• [EXCERPT TO READ]:
======
Bank deposit insurance doesn't cover big new taxes

The bank crisis in Cyprus is a cautionary tale of major proportions. The government is apparently going to bail out the banksters with new "taxes" suddenly imposed on depositors' accounts. A run on the banks over there now seems likely. And honestly, with bank accounts paying virtually no interest, the mattress looks pretty good by comparison.

In any event, read the script, America -- this could be a "pilot project" for some "public-private partnerships" headed our way soon.

Comments (18)

I share your concern about the implications; but that's no tax, that's out-and-out confiscation. We used to call it stealing. You're next, Italy... can't wait to hear Beppe Grillo's manic takedown of the EU leadership.

My family vacationed on Cyprus when I was a kid and I thought it was a fantastic country. For one thing, we had to move from one part of the island to another in a military convoy and that made quite an impression on me as a youngster. So it had the ancient ruins combined with a modern Greek-Turkish standoff that really charged up the atmosphere.

As usual our business channel dingbats are looking at this current situation with no apparent awareness that we are seeing the derivatives drama playing out. The desperate measures, the mind-numbing debts...all part of those wonderful financial instruments. Here's a little glimpse of the insanity: JP Morgan's derivative exposure is now greater than the GDP of all the countries in the entire world combined. I think it's unconscionable for our TV people to berate Greece, etc.. for not having it together when Goldman Sachs - under Henry Paulson - helped put them in trouble. Key phrase in the Greek deals: "Fictional exchange rates."

The scary thing about governments seizing private savings is that bank runs can happen very quickly. We've been looking at these numbers for years, knowing that it would take a miracle to avoid a collapse. I've seen predictions that the US financial system will implode by April...next month.
======
• [DATASET ENTRIES]:
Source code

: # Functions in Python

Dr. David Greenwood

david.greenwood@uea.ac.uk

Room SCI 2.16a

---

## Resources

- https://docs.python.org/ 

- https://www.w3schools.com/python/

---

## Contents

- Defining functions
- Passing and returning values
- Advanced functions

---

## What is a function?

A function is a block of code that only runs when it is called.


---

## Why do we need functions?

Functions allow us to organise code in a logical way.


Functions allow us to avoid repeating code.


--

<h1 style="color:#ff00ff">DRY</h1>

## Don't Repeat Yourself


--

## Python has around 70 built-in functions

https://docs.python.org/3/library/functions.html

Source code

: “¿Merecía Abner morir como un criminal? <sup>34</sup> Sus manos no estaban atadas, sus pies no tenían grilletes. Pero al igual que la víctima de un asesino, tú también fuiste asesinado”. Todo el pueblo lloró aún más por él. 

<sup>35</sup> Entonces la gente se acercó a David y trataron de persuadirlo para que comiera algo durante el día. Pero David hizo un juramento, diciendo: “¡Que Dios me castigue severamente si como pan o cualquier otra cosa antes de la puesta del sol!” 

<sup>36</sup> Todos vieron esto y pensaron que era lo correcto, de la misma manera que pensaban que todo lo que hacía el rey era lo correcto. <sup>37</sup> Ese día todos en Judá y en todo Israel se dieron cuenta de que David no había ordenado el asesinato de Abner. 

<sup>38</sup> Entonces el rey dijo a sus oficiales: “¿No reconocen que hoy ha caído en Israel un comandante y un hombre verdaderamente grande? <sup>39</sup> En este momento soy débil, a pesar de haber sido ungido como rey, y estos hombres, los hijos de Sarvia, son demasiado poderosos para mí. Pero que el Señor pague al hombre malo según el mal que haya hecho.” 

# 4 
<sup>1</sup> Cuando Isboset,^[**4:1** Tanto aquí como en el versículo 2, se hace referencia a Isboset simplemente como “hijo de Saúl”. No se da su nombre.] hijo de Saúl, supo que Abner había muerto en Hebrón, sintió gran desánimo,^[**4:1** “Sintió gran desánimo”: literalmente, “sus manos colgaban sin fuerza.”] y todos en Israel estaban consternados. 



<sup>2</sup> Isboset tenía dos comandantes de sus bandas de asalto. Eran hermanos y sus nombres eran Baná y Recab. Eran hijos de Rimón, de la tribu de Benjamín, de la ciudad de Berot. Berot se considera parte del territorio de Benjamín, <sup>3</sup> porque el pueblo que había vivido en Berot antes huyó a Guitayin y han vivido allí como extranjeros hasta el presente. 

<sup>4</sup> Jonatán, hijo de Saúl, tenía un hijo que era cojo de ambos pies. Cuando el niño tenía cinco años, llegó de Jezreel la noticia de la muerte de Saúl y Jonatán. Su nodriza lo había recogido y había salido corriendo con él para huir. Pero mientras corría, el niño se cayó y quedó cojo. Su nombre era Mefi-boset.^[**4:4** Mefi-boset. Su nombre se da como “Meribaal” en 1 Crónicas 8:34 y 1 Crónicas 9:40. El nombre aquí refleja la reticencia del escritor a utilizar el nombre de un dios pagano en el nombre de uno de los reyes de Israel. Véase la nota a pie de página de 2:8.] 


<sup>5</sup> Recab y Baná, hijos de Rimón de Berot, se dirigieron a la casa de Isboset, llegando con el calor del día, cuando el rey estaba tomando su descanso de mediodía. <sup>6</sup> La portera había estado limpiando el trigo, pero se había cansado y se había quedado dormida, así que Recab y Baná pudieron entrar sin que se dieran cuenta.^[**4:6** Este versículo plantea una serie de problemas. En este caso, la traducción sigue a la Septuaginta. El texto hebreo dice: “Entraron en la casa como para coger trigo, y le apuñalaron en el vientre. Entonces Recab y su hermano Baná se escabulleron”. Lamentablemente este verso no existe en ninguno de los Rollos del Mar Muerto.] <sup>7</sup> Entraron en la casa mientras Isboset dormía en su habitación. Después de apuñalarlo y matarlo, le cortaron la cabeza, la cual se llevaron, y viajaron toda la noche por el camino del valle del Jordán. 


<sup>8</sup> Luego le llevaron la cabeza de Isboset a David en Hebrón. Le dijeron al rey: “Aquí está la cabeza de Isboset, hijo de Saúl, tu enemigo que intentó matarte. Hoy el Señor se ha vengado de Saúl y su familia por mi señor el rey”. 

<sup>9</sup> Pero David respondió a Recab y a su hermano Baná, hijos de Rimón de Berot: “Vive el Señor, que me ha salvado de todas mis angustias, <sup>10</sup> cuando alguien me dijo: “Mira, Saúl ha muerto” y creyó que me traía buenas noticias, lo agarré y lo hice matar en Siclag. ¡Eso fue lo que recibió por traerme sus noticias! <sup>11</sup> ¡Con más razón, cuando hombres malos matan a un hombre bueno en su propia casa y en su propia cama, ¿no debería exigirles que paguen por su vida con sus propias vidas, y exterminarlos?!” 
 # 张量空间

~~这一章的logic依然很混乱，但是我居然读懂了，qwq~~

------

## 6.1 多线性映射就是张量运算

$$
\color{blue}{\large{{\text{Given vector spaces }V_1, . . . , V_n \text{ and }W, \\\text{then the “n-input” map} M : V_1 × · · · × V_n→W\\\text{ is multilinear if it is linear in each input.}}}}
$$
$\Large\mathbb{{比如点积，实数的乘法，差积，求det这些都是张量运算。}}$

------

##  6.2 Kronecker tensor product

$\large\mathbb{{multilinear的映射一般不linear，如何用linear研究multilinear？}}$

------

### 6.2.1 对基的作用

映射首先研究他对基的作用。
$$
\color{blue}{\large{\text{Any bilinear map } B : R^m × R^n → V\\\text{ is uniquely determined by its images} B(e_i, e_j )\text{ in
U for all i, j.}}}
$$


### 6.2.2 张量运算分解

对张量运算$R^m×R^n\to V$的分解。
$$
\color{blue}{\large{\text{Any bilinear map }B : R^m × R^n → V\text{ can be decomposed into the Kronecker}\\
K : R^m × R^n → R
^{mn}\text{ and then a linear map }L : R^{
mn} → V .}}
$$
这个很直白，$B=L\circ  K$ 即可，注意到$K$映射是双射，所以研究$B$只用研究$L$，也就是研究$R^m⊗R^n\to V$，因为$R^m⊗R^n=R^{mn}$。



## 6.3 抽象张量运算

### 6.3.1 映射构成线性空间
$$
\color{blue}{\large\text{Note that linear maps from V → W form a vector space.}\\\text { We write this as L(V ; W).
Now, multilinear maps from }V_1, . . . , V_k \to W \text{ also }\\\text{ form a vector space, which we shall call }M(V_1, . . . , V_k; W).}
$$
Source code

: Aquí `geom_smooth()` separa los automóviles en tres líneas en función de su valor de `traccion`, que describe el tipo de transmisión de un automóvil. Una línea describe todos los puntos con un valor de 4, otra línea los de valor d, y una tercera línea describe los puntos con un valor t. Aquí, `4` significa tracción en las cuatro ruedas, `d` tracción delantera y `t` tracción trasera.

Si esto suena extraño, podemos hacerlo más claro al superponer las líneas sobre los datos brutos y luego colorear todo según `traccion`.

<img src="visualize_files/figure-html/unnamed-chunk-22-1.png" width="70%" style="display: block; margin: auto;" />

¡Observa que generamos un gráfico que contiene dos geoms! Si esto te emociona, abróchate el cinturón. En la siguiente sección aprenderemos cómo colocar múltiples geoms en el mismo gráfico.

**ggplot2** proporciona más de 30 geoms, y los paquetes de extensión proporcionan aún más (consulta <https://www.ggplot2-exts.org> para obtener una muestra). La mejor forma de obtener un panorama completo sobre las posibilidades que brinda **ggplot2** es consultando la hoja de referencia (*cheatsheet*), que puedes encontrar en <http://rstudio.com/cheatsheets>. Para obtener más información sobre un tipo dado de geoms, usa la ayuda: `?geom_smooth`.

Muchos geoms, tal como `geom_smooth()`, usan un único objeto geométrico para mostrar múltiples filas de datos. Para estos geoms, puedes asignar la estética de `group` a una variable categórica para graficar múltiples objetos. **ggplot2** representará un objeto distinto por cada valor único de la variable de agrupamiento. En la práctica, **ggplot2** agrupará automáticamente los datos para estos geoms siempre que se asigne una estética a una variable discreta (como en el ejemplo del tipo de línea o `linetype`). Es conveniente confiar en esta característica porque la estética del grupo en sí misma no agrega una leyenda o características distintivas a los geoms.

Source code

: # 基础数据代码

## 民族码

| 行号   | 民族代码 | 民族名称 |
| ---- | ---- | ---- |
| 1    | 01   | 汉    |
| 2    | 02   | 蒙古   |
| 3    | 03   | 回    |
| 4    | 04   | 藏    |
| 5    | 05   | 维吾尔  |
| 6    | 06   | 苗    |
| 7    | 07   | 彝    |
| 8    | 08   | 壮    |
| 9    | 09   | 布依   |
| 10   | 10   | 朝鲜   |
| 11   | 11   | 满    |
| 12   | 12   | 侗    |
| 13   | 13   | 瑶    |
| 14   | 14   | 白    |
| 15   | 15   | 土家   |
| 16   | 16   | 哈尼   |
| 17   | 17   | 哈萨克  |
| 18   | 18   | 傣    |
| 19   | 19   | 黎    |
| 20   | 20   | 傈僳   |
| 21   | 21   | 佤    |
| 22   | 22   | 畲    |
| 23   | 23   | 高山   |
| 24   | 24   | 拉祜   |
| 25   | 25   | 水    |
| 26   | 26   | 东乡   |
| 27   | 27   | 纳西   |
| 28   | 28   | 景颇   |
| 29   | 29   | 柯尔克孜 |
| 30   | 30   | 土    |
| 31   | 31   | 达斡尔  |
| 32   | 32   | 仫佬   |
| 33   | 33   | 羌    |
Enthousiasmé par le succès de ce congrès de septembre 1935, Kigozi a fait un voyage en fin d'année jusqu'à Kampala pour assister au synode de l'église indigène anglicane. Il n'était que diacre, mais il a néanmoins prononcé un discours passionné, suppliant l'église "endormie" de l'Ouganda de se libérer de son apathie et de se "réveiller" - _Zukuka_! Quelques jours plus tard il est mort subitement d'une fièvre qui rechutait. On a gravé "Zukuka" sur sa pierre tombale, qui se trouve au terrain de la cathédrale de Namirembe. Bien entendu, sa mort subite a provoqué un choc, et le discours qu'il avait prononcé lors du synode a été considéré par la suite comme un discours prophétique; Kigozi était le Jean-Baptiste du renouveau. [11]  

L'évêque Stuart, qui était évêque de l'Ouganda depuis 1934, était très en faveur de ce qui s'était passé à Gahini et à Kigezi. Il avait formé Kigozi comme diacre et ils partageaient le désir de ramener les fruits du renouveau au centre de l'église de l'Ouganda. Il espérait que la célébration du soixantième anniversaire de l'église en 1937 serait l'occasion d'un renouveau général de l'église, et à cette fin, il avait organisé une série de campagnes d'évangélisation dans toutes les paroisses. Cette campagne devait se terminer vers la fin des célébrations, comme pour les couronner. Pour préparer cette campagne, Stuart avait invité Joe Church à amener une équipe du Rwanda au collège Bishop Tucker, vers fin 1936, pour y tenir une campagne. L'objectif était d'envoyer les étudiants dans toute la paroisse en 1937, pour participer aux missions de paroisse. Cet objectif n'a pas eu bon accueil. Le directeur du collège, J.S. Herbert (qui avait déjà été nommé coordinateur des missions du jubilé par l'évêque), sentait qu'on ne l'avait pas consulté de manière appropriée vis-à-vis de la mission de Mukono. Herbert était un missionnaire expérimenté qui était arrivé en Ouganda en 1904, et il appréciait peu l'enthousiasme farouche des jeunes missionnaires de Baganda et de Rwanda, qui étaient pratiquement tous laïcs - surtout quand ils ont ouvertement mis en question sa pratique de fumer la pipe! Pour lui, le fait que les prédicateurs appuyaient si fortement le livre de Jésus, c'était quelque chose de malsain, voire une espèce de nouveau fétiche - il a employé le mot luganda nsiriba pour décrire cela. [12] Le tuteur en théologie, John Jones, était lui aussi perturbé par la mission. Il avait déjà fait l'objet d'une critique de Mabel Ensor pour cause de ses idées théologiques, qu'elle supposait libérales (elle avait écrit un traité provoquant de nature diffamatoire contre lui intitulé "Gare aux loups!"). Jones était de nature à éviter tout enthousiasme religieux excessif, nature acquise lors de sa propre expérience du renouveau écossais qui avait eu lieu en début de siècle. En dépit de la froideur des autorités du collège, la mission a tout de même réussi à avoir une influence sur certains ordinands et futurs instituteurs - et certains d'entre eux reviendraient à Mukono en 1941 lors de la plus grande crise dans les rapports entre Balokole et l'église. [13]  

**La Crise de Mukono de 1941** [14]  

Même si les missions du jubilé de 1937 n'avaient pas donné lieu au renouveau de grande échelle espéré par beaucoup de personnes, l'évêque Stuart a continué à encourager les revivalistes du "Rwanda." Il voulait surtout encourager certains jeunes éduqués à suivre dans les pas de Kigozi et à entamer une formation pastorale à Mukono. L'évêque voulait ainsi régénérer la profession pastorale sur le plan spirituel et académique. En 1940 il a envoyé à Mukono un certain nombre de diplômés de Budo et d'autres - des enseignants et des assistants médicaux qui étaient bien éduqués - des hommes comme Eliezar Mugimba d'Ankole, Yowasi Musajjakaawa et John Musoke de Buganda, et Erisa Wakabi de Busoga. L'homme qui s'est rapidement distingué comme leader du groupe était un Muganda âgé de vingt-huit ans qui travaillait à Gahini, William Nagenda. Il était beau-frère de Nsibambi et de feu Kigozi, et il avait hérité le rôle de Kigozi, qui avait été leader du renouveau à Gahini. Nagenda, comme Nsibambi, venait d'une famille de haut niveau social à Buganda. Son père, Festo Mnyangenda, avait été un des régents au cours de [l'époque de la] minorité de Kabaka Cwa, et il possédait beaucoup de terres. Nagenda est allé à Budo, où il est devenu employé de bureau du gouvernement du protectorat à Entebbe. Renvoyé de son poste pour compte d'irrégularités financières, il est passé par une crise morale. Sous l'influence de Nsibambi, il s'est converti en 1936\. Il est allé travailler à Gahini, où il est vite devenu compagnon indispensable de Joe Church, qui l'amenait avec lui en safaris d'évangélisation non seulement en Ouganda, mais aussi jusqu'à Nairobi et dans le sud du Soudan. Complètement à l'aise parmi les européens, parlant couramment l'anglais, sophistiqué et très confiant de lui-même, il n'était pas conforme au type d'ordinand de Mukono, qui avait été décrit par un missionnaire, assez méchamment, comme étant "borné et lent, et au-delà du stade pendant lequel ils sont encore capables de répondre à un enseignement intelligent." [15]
======
• [WHAT TO DO]:
[1] Answer these questions using the Cyprus bank crisis post and its comments.
(a) What does the post say the Cyprus government is apparently going to impose on depositors' accounts?
(b) How did one commenter's family have to travel from one part of the island to another?
(c) Whose derivative exposure does a commenter say is greater than the GDP of all the countries in the world combined?
[2] Extend the Cyprus bank crisis post and its comments, picking up right after the final sentence.

• [ANSWER SET]:
[1]
(a) New "taxes," suddenly imposed on depositors' accounts.
(b) In a military convoy.
(c) JP Morgan's.

[2]
Let's hope to God they're wrong.

Too late - we have the option of deficit spending. So congress passes CRs and the treasury issues more debt which is great for banks.

Meanwhile banks invest in great things like the stock market which may tank and wipe out the value of those funds, but leave behind the debt we sold to the rest of the world. Meanwhile, for all of this capitol injection by the geniuses at the Fed average guy has nothing to show for it.

I mean each $1T puts us $3500 per capita in debt and we're about $16T total in the hole.

I can tell you I don't know anyone since Clinton (last balanced budget) who feels about $50K richer due to the deficit.

".. put the risk where it belongs—on wealthier, presumably more sophisticated, investors who have the capacity to assess the soundness of different banks."

One of the problems we discovered in the 2008 meltdown is that money managers for investment and pension funds, people whose business it was to seek out sound, safe investments, invested in AAA assets that were falsely rated by rating firms. There is no way for anyone except an insider like Paulson who is actually manipulating the financial schemes to know what is going on. The system was stacked against the investor and we don't know if anything has fundamentally changed. Scary times.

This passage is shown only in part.